Under Woody Guthrie’s influence, he released a series of folk covers in his self-titled debut album. Since then, he has been a counterculture hero, the icon of the Baby Boomer generation, a prose poet, a rockstar, and gospel singer.
“With such characteristic volatility, navigating Dylan is no easy task”
A Complete Unknown, starring Timothée Chalamet as Bob Dylan, culminates in one such reinvention as Dylan appeared on stage at the Newport Folk Festival with an electric guitar, causing furore in the folk community. If Dylan’s elusion of genre is disorientating, his live shows are more so. Dylan began his so-called Never Ending Tour in 1988 and has since played 3,066 shows. Each night he reinvents his songs on stage, diverging from recordings, and rarely plays his greatest hits. With such characteristic volatility, navigating Dylan is no easy task.
Where better to start than with ‘Girl From the North Country’ from Dylan’s breakthrough album The Freewheelin’ Bob Dylan (1963), a folk classic with its rural American imagery. Inspired in part by visiting the UK, it fuses American folk tradition with an appreciation of English folk song. It entrancingly captures nostalgia for love lost with its mellow, undulating acoustic guitar and straightforward, beautiful lyrics.
Dylan’s masterpiece, ‘Like a Rolling Stone’ from Highway 61 Revisited (1965), marked his transformation into a rockstar. Dylan characteristically combines a deceptively simple three-chord chorus with complex, at times baffling, lyrics imbued with poetic sensibility. Dylan’s presentation of ‘Miss Lonely’ is at once full of both sympathy and bitterness, and unlike the romantic ‘Girl From the North Country’, ‘Like a Rolling Stone’ marks Dylan’s darker, more menacing side.
“‘Hurricane’ is not just a throwback to Dylan’s earlier protest music, it is angrier, more riotous, embodying his deeper fury at injustice”
‘Hurricane’ from Desire (1976), recaptures Dylan’s earlier love of protest songs. Written in outrage at the racist jury who wrongly convicted the boxer ‘Hurricane’ Carter, Dylan used his prominence to raise awareness of this miscarriage of justice and hosted a fundraising concert at Madison Square Garden. The song throws the listener into the moment of the murder and infuses them with his outrage through his fast pace and relentless chorus. ‘Hurricane’ is not merely a throwback to Dylan’s earlier protest music bur is angrier, and more riotous, embodying a deeper fury at injustice.

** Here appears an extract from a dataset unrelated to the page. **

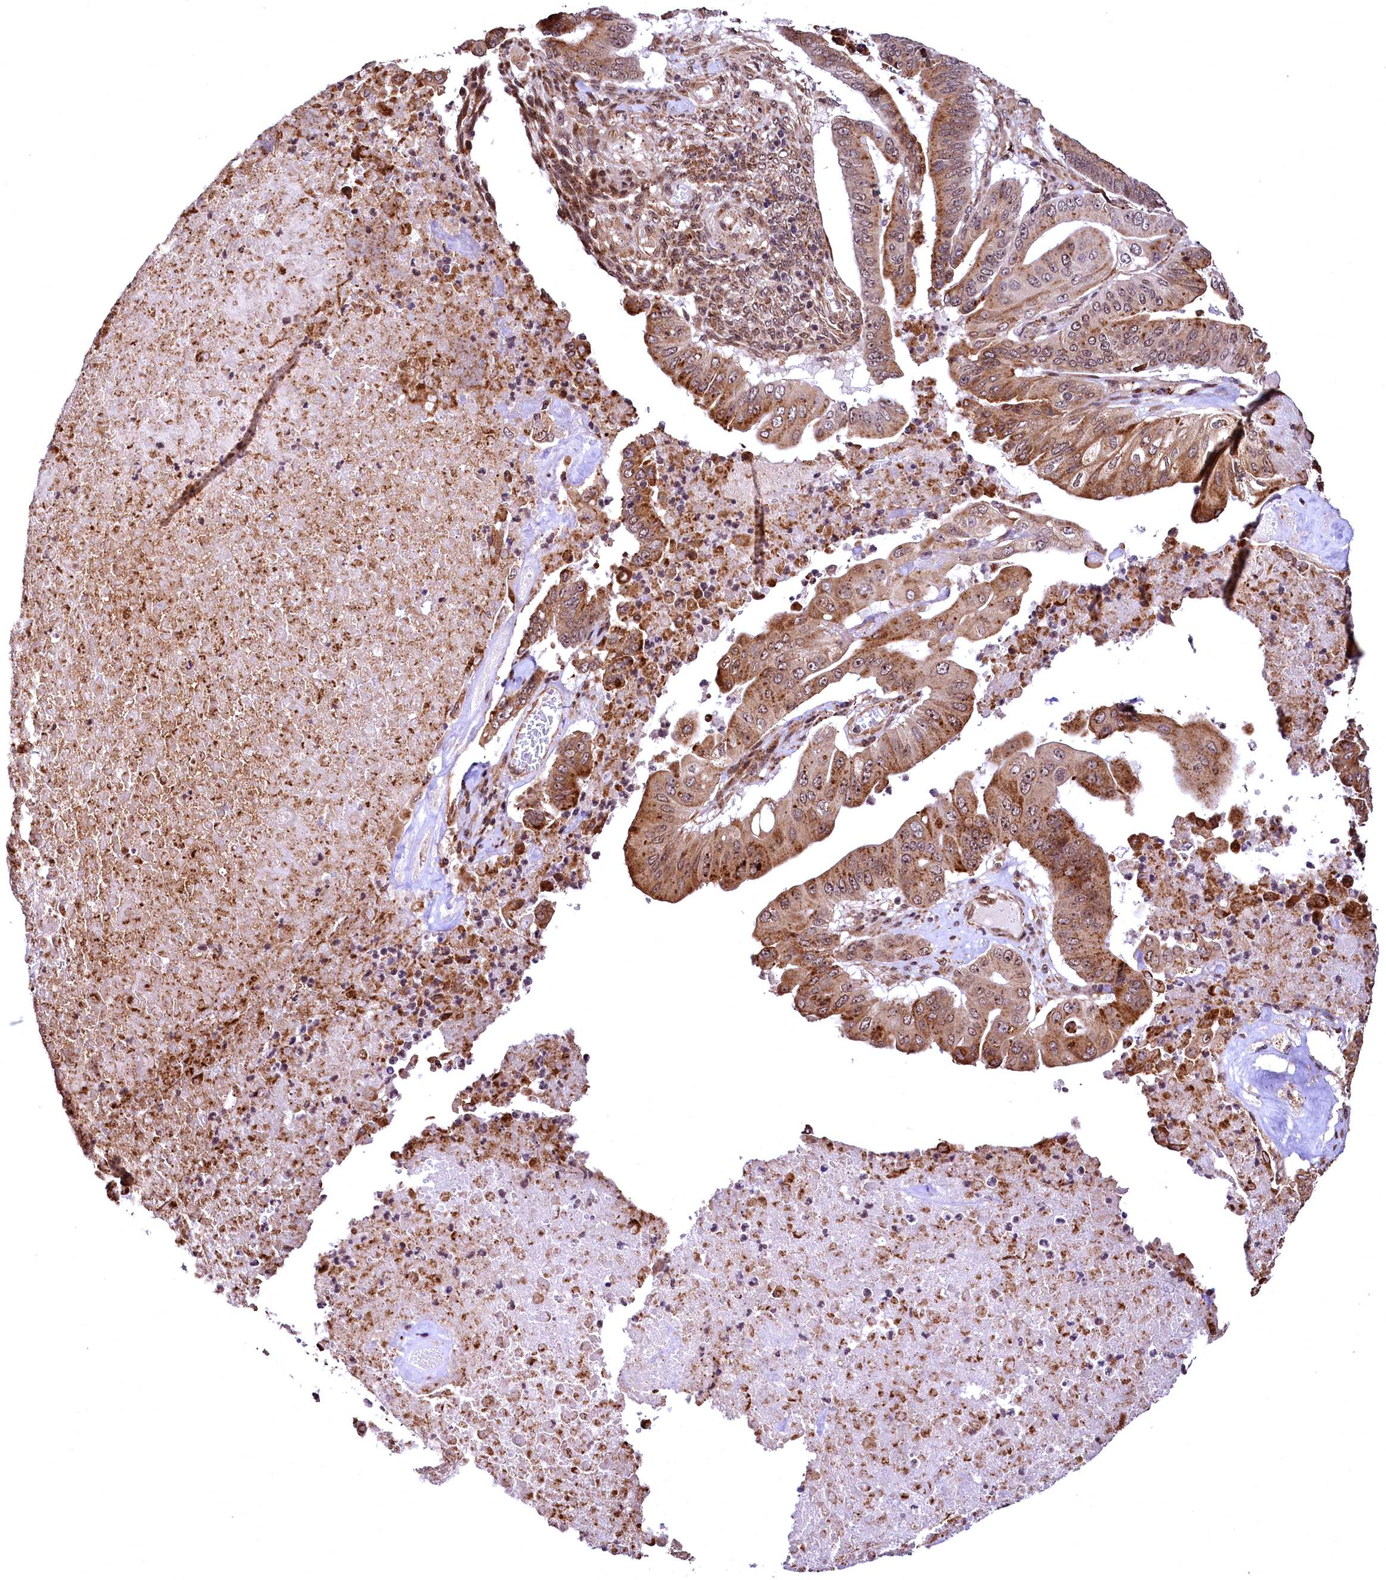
{"staining": {"intensity": "moderate", "quantity": ">75%", "location": "cytoplasmic/membranous"}, "tissue": "pancreatic cancer", "cell_type": "Tumor cells", "image_type": "cancer", "snomed": [{"axis": "morphology", "description": "Adenocarcinoma, NOS"}, {"axis": "topography", "description": "Pancreas"}], "caption": "Tumor cells display medium levels of moderate cytoplasmic/membranous staining in about >75% of cells in human pancreatic cancer.", "gene": "PDS5B", "patient": {"sex": "female", "age": 77}}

With a bouncy jazz rhythm and warm backing vocals, Dylan turns away from his folk roots on ‘Gotta Serve Somebody’ from Slow Train Coming (1979) - the first single of his Gospel period. It explains his newfound faith, not dogmatically, but by expressing his belief that worship is part of human nature and emphasising that people of every life experience feel this calling.

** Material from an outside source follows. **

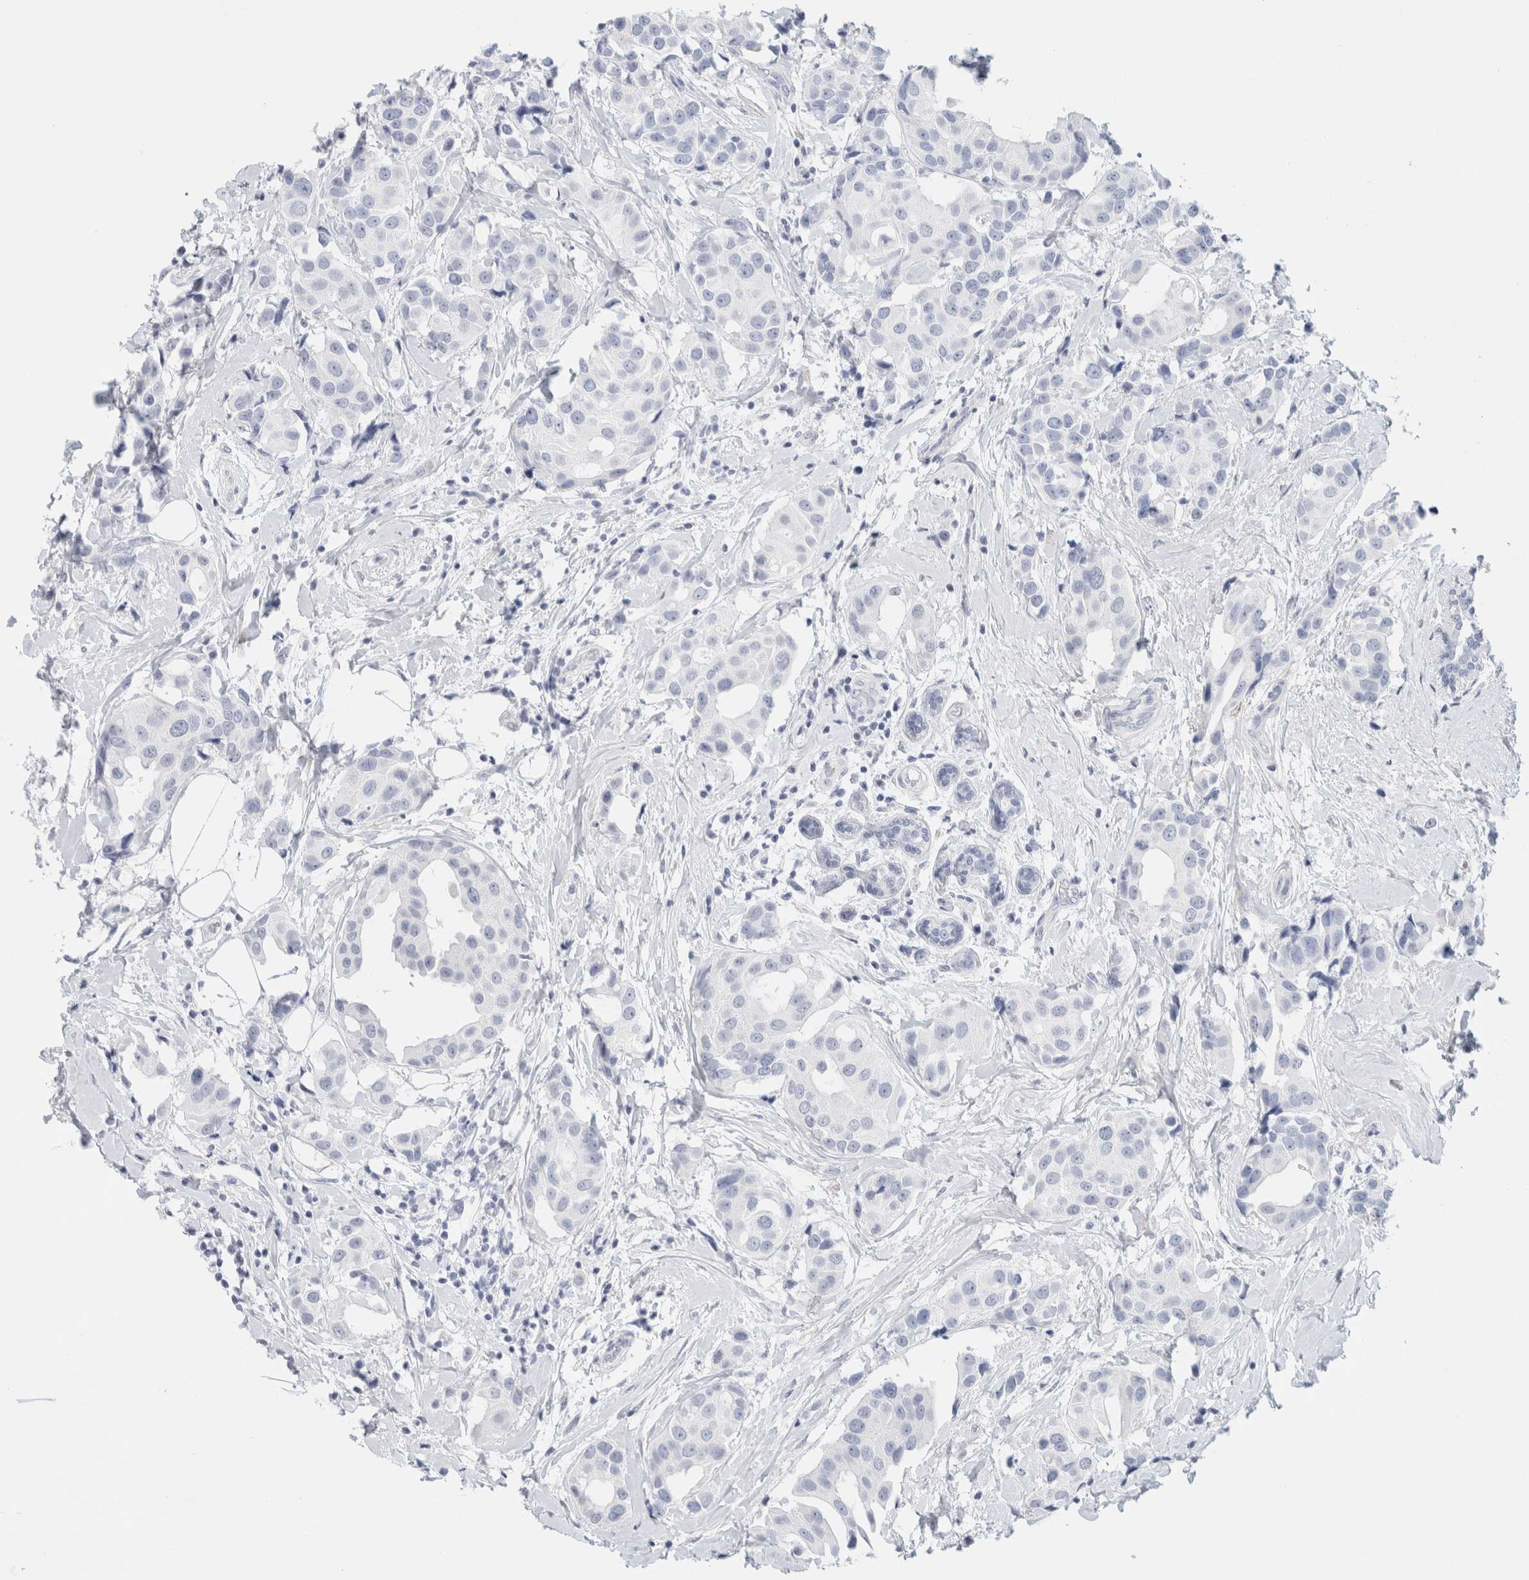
{"staining": {"intensity": "negative", "quantity": "none", "location": "none"}, "tissue": "breast cancer", "cell_type": "Tumor cells", "image_type": "cancer", "snomed": [{"axis": "morphology", "description": "Normal tissue, NOS"}, {"axis": "morphology", "description": "Duct carcinoma"}, {"axis": "topography", "description": "Breast"}], "caption": "Immunohistochemistry (IHC) histopathology image of neoplastic tissue: breast cancer (infiltrating ductal carcinoma) stained with DAB shows no significant protein expression in tumor cells.", "gene": "RTN4", "patient": {"sex": "female", "age": 39}}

The much-covered ‘Make You Feel My Love’ from Time Out of Mind (1997) was the first Dylan song I ever heard, and is one of the greatest, most spine-tingling love songs ever written. Its gentle piano accompaniment combined with Dylan’s exquisite crooning vocals encapsulate intense longing. The lyrics are love poetry in their own right, with their soaring, cosmic imagery and vision of eternal love emerging from dark, stormy weather.

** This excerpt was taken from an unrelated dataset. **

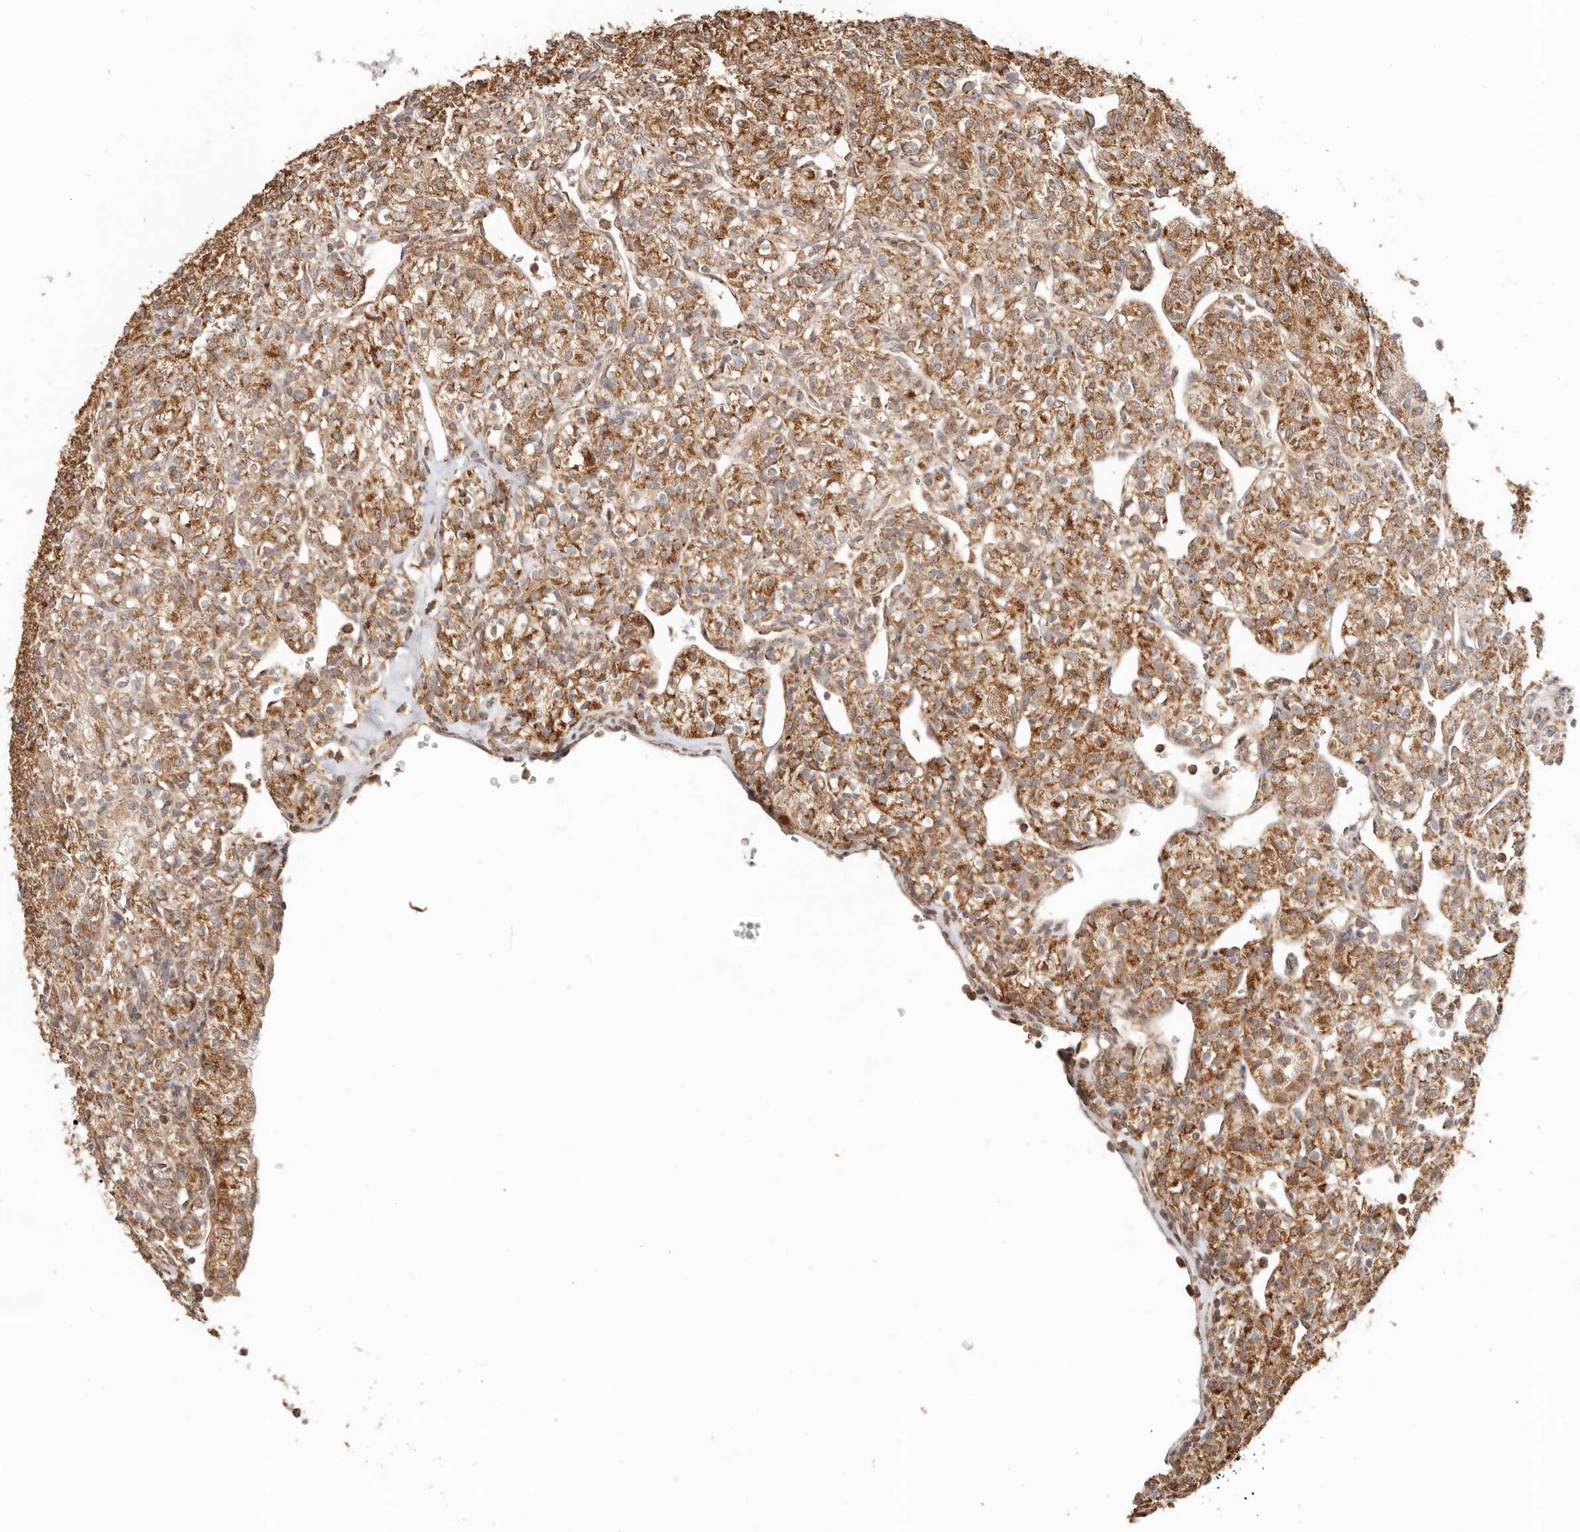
{"staining": {"intensity": "moderate", "quantity": ">75%", "location": "cytoplasmic/membranous"}, "tissue": "renal cancer", "cell_type": "Tumor cells", "image_type": "cancer", "snomed": [{"axis": "morphology", "description": "Adenocarcinoma, NOS"}, {"axis": "topography", "description": "Kidney"}], "caption": "An image of human renal adenocarcinoma stained for a protein exhibits moderate cytoplasmic/membranous brown staining in tumor cells.", "gene": "NDUFB11", "patient": {"sex": "male", "age": 77}}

“The folk tradition from which Dylan emerged is less engaged with singular artistic talent but capturing ordinary people’s experiences in their own dialect”
While Dylan has often rejected definition, the kaleidoscopic nature of his music is explained not by a shallow desire to be a maverick, but a constant urge to evolve as an artist and seek new inspiration at every turn. The folk tradition from which Dylan emerged is less engaged with singular artistic talent but capturing ordinary people’s experiences in their own dialect. Through his creative openness, Dylan voices his generation, the oppressed, the beauty and pain of everyday romance.
Dylan has been defined by his enigma and his unpredictability; A Complete Unknown charts the creation and cultivation of this ever-changing persona. Few artists have as persistently frustrated the expectations of others, first confounding his folk devotees when he went electric, then his rock followers with his shift to gospel, and his gospel fans as he returned to folk. With each new album, and each night of his Never Ending Tour, Dylan follows where inspiration takes him, and that is why this complete unknown has become such a lasting success.